Problem Description
Given a string s, return the size of the longest substring in which each of the five vowels ('a', 'e', 'i', 'o', 'u') appears an even number of times. If a vowel does not appear in the substring, it is considered to appear 0 times, which is even.
Key Insights
- Instead of counting vowels in every possible substring (which is inefficient), maintain a prefix parity state.
- Use a bitmask with 5 bits, where each bit corresponds to one vowel. A bit is toggled (using XOR) when that vowel is encountered.
- When the same bitmask appears again, it indicates that the vowels between these two indices have even counts.
- Use a dictionary (or hashmap) to record the first occurrence of each bitmask state.

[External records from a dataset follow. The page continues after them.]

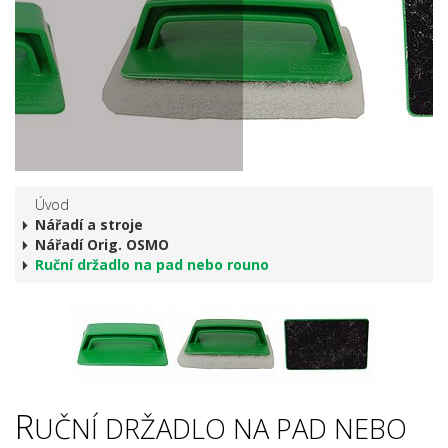
Úvod
Nářadí a stroje
Nářadí Orig. OSMO
Ruční držadlo na pad nebo rouno
R
UČNÍ DRŽADLO NA PAD NEBO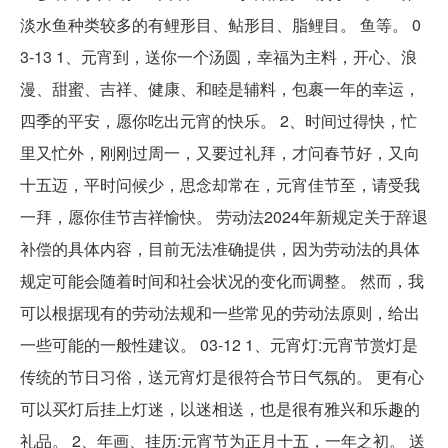
淡水鱼种类较多的有鲤形目、鲇形目、脂鲤目。 鱼等。 0
3-13 1、元宵到，送你一个汤圆，幸福为主料，开心、浪
漫、甜蜜、吉祥、健康、和睦是辅料，包裹一年的幸运，
四季的平安，愿你吃出元宵的快乐。 2、时间过得快，忙
里又忙外，刚刚过周一，又要过礼拜，才问春节好，又向
十五迈，平时问候少，思念却常在，元宵佳节至，请受我
一拜，愿你佳节吉祥愉快。 劳动法2024年新规定关于辞退
补偿的具体内容，目前无法准确提供，因为劳动法的具体
规定可能会随着时间和社会状况的变化而调整。 然而，我
可以根据现有的劳动法规和一些常见的劳动法原则，给出
一些可能的一般性建议。 03-12 1、元宵灯:元宵节赏灯是
传统的节日习俗，送元宵灯是很符合节日气氛的。 更有心
可以买灯后挂上灯迷，以迷相送，也是很有雅兴和乐趣的
礼品。 2、年画、挂历:元宵节为正月十五，一年之初。 送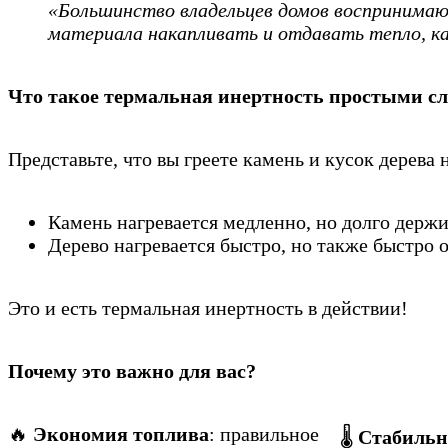
«Большинство владельцев домов воспринимаю
материала накапливать и отдавать тепло, к
Что такое термальная инертность простыми с
Представьте, что вы греете камень и кусок дерева 
Камень нагревается медленно, но долго держи
Дерево нагревается быстро, но также быстро 
Это и есть термальная инертность в действии!
Почему это важно для вас?
🔥
Экономия топлива
: правильное
🌡️
Стабильн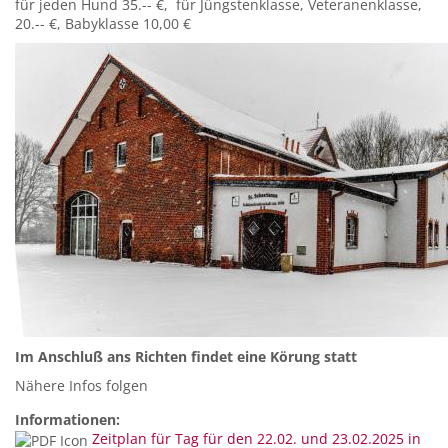
für jeden Hund 35.-- €, für Jüngstenklasse, Veteranenklasse,
20.-- €, Babyklasse 10,00 €
Im Anschluß ans Richten findet eine Körung statt
Nähere Infos folgen
Informationen:
Zeitplan für Tag für den 22.02. und 23.02.2025 in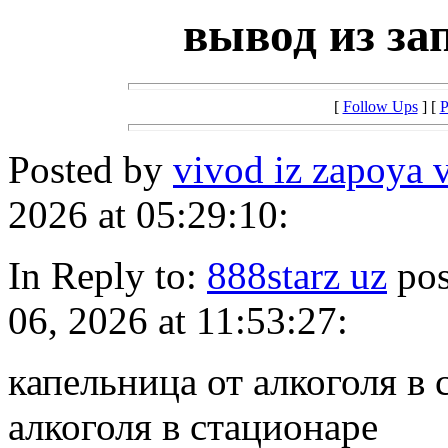
вывод из за
[
Follow Ups
] [
P
Posted by
vivod iz zapoya 
2026 at 05:29:10:
In Reply to:
888starz uz
pos
06, 2026 at 11:53:27:
капельница от алкоголя в 
алкоголя в стационаре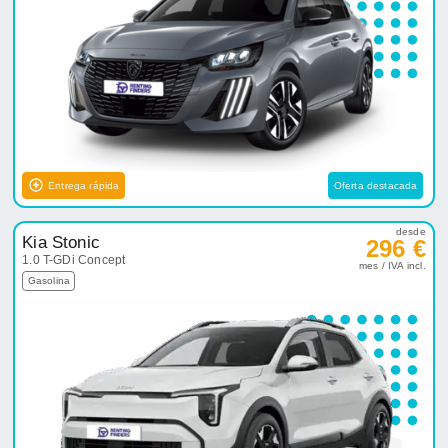
Entrega rápida
Oferta destacada
desde
Kia Stonic
296 €
1.0 T-GDi Concept
mes / IVA incl.
Gasolina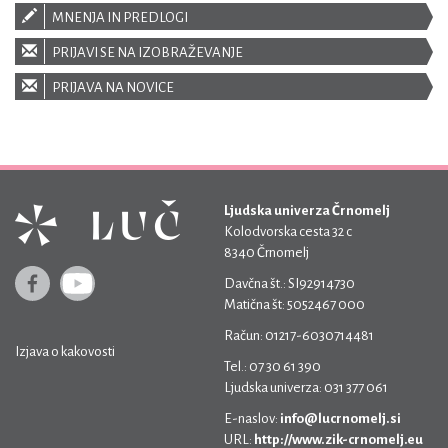
MNENJA IN PREDLOGI
PRIJAVI SE NA IZOBRAŽEVANJE
PRIJAVA NA NOVICE
Ljudska univerza Črnomelj
Kolodvorska cesta 32 c
8340 Črnomelj
Davčna št.: SI92914730
Matična št: 5052467 000
Račun: 01217-6030714481
Izjava o kakovosti
Tel.: 07 30 61 390
Ljudska univerza: 031 377 061
E-naslov:
info@lucrnomelj.si
URL:
http://www.zik-crnomelj.eu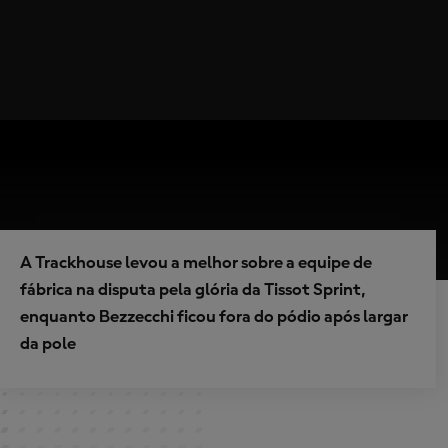
A Trackhouse levou a melhor sobre a equipe de
fábrica na disputa pela glória da Tissot Sprint,
enquanto Bezzecchi ficou fora do pódio após largar
da pole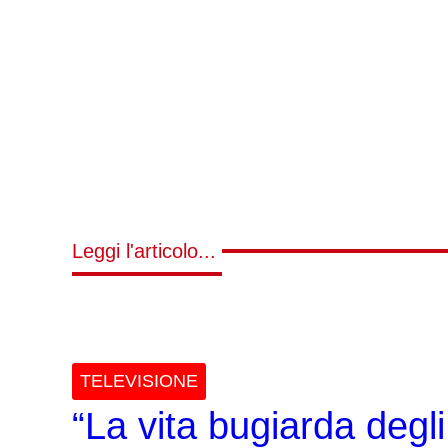
Leggi l'articolo...
TELEVISIONE
“La vita bugiarda degli 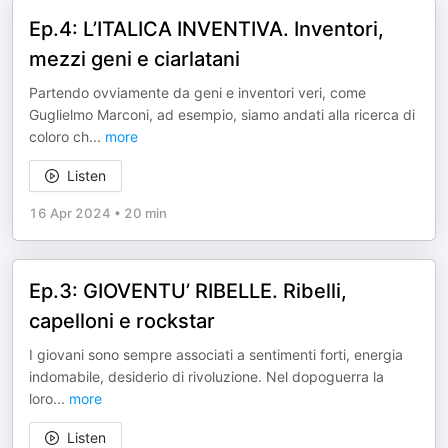
Ep.4: L’ITALICA INVENTIVA. Inventori,
mezzi geni e ciarlatani
Partendo ovviamente da geni e inventori veri, come
Guglielmo Marconi, ad esempio, siamo andati alla ricerca di
coloro ch
...
more
Listen
16 Apr 2024
•
20 min
Ep.3: GIOVENTU’ RIBELLE. Ribelli,
capelloni e rockstar
I giovani sono sempre associati a sentimenti forti, energia
indomabile, desiderio di rivoluzione. Nel dopoguerra la
loro
...
more
Listen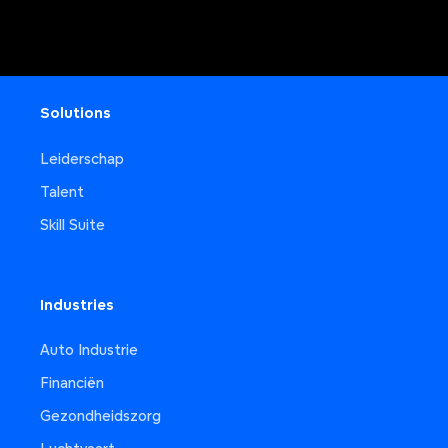
Solutions
Leiderschap
Talent
Skill Suite
Industries
Auto Industrie
Financiën
Gezondheidszorg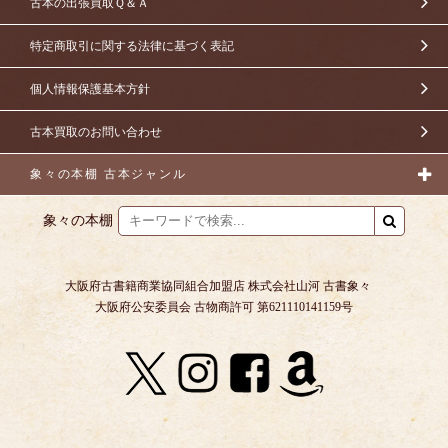
古本の出張買取Ｑ＆Ａ
特定商取引に関する法律に基づく表記
個人情報保護基本方針
古本買取のお問い合わせ
象々の本棚 古本ジャンル
象々の本棚
大阪府古書籍商業協同組合加盟店 株式会社山河 古書象々
大阪府公安委員会 古物商許可 第621110141159号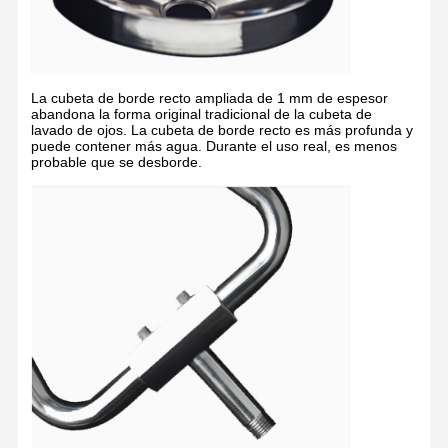
Estación de lavado de ojos cerrada
Enjuague para ojos con calefacción eléctrica
La cubeta de borde recto ampliada de 1 mm de espesor
Enjuague para ojos resistente a la congelación
abandona la forma original tradicional de la cubeta de
lavado de ojos. La cubeta de borde recto es más profunda y
puede contener más agua. Durante el uso real, es menos
Enjuague para ojos de emergencia portátil
probable que se desborde.
Enjuague de ojos personalizado
Partes de repuesto para el lavado de ojos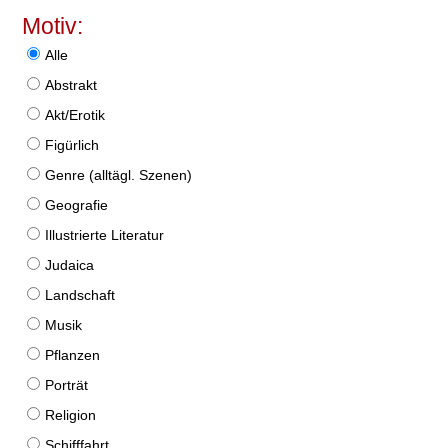
Motiv:
Alle
Abstrakt
Akt/Erotik
Figürlich
Genre (alltägl. Szenen)
Geografie
Illustrierte Literatur
Judaica
Landschaft
Musik
Pflanzen
Porträt
Religion
Schifffahrt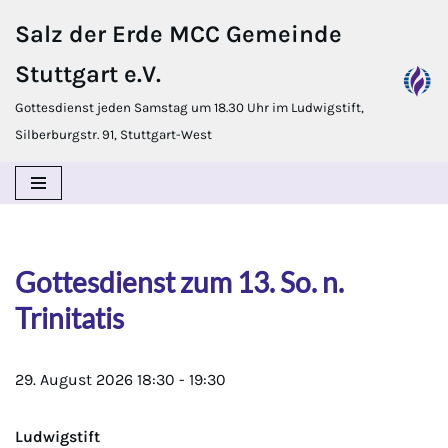
Salz der Erde MCC Gemeinde
Zum
Stuttgart e.V.
Inhalt
springen
Gottesdienst jeden Samstag um 18.30 Uhr im Ludwigstift,
Silberburgstr. 91, Stuttgart-West
Gottesdienst zum 13. So. n.
Trinitatis
29. August 2026
18:30
-
19:30
Ludwigstift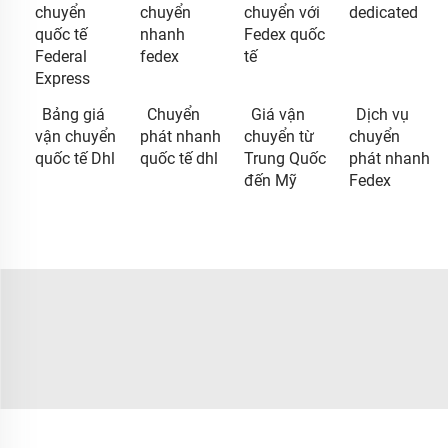
chuyển
chuyển
chuyển với
dedicated
quốc tế
nhanh
Fedex quốc
Federal
fedex
tế
Express
Bảng giá
Chuyển
Giá vận
Dịch vụ
vận chuyển
phát nhanh
chuyển từ
chuyển
quốc tế Dhl
quốc tế dhl
Trung Quốc
phát nhanh
đến Mỹ
Fedex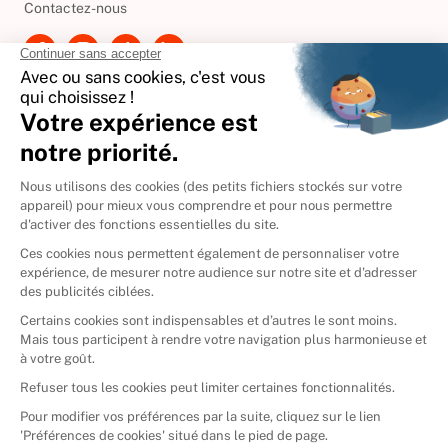
Contactez-nous
International
🇪🇸
Espagne
🇩🇪
Allemagne
🇮🇹
Italie
Donner vos livres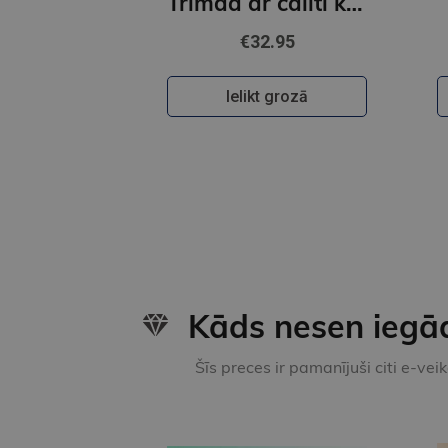
Trimdā ar cālīti kabatā
€32.95
Ielikt grozā
Kāds nesen iegā
Šīs preces ir pamanījuši citi e-vei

- The problem is then reduced to finding the maximum distance between two indices with the same parity state.
Space and Time Complexity
Time Complexity: O(n), where n is the length of the string, since we traverse it once. Space Complexity: O(2^5) = O(1) for storing 32 possible states in the hashmap, plus O(n) for the input.
Solution
The solution employs a bit manipulation based approach combined with a prefix sum idea. Each vowel is assigned to one of the five bits in the bitmask (e.g., bit0 for 'a', bit1 for 'e', etc.). As you iterate over the string, the current state of vowels is updated by toggling the corresponding bit when a vowel is encountered. A hashmap is used to store the earliest index where each state is seen. If the same state is encountered again, the substring between these two indices must contain vowels that appear an even number of times, and its length is considered as a candidate for the answer.